** RECORD SET follows **
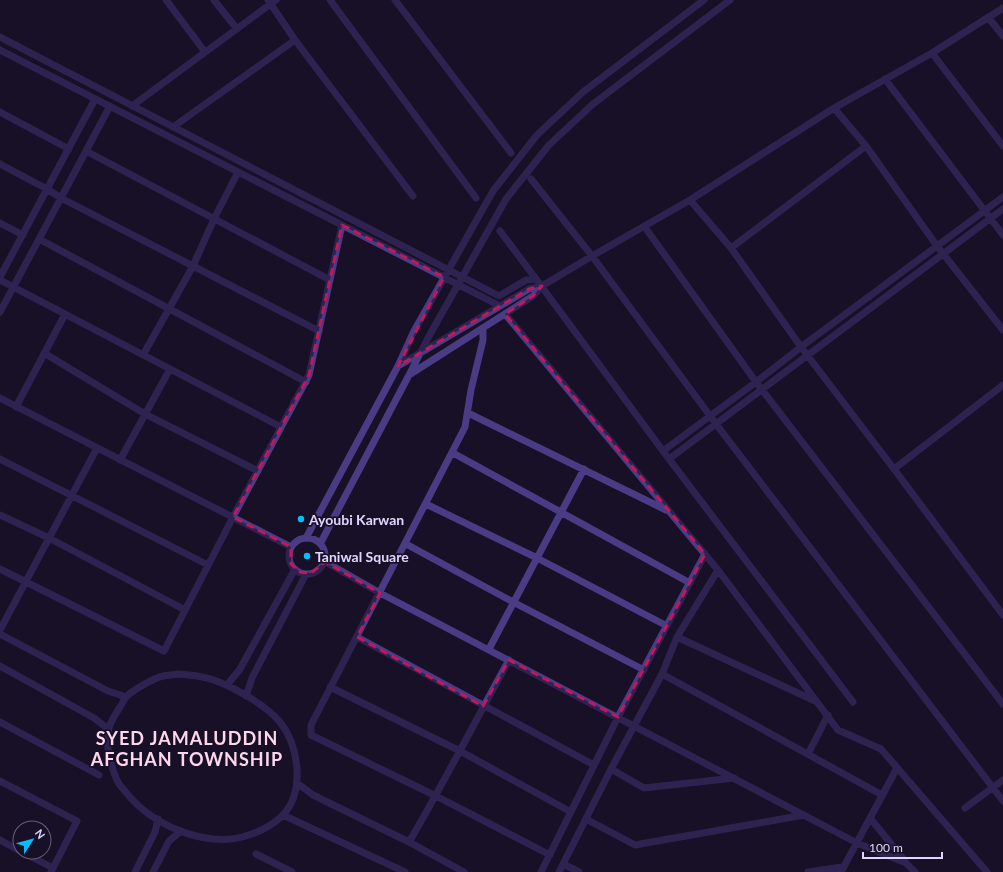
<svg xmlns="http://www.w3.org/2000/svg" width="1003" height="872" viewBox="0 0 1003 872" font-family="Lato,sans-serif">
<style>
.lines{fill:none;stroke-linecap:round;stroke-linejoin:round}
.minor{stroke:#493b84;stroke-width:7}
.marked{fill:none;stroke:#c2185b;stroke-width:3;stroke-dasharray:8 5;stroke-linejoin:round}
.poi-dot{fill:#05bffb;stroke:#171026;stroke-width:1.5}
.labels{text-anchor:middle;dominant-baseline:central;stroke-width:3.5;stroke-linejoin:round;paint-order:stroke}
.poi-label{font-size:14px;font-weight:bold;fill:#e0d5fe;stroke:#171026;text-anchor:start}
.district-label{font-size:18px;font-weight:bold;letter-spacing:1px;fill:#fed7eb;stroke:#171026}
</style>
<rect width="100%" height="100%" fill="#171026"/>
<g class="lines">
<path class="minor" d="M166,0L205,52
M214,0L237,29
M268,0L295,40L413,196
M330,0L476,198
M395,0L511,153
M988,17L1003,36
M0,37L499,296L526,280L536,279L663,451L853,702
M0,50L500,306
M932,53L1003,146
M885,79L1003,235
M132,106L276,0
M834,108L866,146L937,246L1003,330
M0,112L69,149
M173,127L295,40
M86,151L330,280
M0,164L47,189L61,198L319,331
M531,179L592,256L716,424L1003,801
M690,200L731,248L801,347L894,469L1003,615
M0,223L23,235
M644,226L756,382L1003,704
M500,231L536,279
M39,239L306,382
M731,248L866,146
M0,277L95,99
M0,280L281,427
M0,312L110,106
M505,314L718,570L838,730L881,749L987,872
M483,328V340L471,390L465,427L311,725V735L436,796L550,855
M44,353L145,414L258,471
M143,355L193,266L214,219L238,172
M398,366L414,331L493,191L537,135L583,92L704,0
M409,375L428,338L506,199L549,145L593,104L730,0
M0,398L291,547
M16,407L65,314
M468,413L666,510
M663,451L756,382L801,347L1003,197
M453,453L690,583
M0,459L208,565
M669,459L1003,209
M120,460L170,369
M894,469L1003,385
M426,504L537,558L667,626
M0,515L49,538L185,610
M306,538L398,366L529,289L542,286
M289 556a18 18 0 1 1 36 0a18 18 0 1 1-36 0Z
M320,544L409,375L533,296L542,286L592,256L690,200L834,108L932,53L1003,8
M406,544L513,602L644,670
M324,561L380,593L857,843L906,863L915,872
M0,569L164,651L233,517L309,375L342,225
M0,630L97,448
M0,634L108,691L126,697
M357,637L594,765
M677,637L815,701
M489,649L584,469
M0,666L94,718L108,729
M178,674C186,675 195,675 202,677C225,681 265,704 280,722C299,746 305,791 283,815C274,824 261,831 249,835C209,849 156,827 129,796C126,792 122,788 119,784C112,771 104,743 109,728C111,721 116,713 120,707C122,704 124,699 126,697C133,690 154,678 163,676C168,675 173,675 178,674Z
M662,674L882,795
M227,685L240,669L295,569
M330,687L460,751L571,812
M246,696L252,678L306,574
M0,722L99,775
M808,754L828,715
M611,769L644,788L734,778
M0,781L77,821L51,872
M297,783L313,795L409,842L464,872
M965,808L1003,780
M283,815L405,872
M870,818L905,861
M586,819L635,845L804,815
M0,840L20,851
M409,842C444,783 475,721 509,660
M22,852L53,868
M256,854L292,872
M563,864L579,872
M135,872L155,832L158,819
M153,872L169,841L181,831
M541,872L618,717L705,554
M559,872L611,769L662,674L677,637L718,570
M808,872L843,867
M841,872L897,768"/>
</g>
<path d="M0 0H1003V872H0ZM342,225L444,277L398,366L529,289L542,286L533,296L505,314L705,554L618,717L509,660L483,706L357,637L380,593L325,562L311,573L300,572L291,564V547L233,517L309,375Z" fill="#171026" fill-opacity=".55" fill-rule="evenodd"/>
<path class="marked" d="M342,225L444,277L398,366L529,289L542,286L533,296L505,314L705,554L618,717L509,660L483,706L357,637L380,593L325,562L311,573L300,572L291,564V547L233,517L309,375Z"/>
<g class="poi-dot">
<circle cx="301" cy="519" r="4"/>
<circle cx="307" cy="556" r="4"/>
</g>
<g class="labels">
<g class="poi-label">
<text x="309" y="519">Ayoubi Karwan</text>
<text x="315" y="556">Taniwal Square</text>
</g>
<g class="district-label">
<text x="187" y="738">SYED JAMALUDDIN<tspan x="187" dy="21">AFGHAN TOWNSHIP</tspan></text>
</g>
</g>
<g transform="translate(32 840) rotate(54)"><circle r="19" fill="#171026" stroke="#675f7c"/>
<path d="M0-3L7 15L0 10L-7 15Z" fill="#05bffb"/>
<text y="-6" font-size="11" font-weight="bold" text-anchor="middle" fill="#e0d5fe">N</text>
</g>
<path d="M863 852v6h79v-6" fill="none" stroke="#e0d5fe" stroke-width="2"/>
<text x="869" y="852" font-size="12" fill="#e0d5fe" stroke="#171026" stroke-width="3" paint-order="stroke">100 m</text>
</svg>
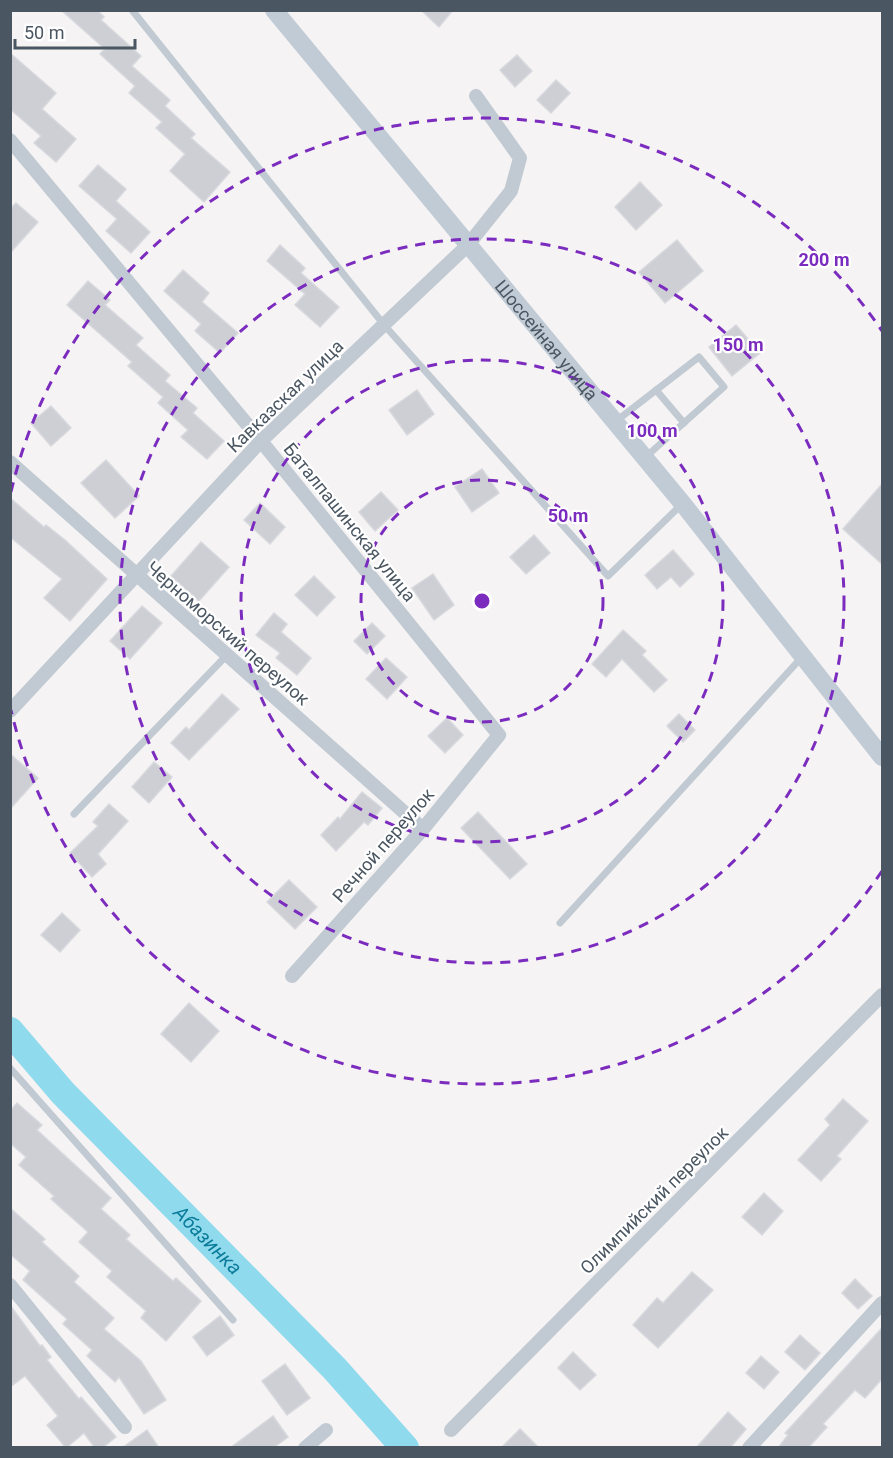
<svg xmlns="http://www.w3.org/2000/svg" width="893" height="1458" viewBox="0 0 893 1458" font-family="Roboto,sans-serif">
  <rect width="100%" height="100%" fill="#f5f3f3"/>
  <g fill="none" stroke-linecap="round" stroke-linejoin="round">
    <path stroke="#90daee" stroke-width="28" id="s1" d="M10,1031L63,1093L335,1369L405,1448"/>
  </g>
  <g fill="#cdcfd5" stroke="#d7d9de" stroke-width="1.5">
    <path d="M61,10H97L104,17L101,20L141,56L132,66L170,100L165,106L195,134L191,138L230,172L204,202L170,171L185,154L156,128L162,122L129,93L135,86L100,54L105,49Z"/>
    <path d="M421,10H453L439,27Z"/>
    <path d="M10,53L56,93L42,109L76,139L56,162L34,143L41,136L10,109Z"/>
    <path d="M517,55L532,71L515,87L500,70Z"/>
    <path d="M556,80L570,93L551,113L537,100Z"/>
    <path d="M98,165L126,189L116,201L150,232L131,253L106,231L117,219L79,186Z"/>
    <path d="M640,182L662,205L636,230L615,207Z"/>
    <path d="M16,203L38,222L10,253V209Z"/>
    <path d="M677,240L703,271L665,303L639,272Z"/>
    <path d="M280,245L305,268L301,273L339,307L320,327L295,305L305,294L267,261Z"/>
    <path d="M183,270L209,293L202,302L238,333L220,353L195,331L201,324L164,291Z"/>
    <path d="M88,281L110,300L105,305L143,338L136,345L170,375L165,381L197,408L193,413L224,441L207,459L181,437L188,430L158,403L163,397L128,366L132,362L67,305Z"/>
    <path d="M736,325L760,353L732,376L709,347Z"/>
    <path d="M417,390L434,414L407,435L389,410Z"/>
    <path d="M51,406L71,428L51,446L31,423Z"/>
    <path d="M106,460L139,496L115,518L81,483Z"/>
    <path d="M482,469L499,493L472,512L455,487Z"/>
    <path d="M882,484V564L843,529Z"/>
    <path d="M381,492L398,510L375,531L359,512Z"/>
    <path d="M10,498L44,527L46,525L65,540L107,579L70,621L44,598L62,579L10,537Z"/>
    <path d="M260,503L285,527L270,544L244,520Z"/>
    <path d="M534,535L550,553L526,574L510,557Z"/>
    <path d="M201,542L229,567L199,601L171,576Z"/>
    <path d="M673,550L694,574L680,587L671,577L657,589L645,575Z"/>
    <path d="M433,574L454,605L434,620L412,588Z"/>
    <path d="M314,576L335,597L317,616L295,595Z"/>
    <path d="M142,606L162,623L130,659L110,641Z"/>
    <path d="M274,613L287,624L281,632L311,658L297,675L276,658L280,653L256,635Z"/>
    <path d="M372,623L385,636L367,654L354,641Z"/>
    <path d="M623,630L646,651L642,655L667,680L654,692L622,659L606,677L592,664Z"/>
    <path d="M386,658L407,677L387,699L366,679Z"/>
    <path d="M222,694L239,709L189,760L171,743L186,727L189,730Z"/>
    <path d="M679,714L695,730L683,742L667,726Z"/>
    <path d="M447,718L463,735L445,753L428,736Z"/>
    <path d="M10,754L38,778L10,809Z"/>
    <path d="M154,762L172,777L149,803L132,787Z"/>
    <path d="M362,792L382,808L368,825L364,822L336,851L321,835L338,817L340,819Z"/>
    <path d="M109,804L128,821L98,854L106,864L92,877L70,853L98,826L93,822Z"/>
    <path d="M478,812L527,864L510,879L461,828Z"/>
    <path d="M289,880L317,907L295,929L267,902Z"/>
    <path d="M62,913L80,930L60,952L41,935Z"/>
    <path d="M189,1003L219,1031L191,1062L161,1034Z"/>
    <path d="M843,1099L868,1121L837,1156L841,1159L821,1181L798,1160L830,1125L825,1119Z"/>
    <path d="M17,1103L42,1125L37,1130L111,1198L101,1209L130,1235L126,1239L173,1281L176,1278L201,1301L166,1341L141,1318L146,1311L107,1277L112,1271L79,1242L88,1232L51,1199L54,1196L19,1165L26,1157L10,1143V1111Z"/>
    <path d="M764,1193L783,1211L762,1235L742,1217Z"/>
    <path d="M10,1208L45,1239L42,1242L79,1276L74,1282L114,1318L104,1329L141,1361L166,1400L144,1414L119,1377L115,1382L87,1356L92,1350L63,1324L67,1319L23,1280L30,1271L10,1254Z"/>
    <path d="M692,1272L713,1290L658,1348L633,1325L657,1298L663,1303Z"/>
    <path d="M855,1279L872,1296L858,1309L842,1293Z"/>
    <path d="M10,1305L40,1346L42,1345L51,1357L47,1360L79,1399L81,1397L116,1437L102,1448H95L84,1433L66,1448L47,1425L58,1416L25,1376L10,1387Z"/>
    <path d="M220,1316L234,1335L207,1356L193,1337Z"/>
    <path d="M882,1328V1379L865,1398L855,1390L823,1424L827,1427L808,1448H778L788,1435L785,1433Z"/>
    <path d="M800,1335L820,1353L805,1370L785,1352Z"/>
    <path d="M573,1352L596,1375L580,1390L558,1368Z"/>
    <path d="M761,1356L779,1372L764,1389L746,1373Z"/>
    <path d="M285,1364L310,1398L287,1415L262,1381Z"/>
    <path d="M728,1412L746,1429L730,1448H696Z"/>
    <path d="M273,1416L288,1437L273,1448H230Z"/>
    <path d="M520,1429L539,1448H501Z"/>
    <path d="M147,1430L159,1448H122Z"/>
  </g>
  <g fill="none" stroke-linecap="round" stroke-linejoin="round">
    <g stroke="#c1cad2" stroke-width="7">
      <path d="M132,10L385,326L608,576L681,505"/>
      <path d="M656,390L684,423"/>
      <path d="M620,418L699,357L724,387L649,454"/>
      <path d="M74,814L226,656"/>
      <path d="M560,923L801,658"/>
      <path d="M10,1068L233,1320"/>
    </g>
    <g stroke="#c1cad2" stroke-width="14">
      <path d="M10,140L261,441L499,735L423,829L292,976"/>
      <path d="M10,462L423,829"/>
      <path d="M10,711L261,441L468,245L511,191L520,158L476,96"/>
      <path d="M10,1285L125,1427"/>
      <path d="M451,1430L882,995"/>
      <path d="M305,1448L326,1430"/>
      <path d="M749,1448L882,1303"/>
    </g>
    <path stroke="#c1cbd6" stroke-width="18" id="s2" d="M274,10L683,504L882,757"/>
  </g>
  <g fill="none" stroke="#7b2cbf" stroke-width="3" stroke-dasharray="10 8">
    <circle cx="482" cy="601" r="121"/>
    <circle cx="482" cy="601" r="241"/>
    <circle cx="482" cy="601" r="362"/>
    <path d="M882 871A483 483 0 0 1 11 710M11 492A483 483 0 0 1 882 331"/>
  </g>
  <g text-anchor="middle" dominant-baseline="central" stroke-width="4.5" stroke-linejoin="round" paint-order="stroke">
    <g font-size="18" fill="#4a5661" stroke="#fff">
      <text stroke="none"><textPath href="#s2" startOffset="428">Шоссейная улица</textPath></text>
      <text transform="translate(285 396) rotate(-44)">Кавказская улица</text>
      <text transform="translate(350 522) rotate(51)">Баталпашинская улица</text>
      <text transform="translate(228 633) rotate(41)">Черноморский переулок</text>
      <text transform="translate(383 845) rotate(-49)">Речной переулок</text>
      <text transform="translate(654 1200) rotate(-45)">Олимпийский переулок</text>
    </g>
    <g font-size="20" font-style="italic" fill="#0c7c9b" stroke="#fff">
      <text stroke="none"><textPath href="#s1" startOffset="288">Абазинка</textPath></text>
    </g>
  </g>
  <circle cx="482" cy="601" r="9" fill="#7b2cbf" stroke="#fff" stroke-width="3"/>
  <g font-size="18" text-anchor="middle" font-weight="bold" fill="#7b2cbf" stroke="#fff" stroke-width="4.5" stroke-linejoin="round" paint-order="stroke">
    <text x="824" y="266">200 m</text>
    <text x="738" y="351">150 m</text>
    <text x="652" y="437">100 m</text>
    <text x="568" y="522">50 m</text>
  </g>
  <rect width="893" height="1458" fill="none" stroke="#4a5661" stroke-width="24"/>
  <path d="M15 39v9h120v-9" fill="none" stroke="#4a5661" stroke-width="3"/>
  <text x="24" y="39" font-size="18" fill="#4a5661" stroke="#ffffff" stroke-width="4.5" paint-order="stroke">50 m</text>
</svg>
** End of RECORD SET **
### AIM OF THE TASK
Search the listing for the string "lines". Copy each line where it is found.

### SOLVED EXERCISE
.lines{fill:none;stroke-linecap:round;stroke-linejoin:round}
<g class="lines">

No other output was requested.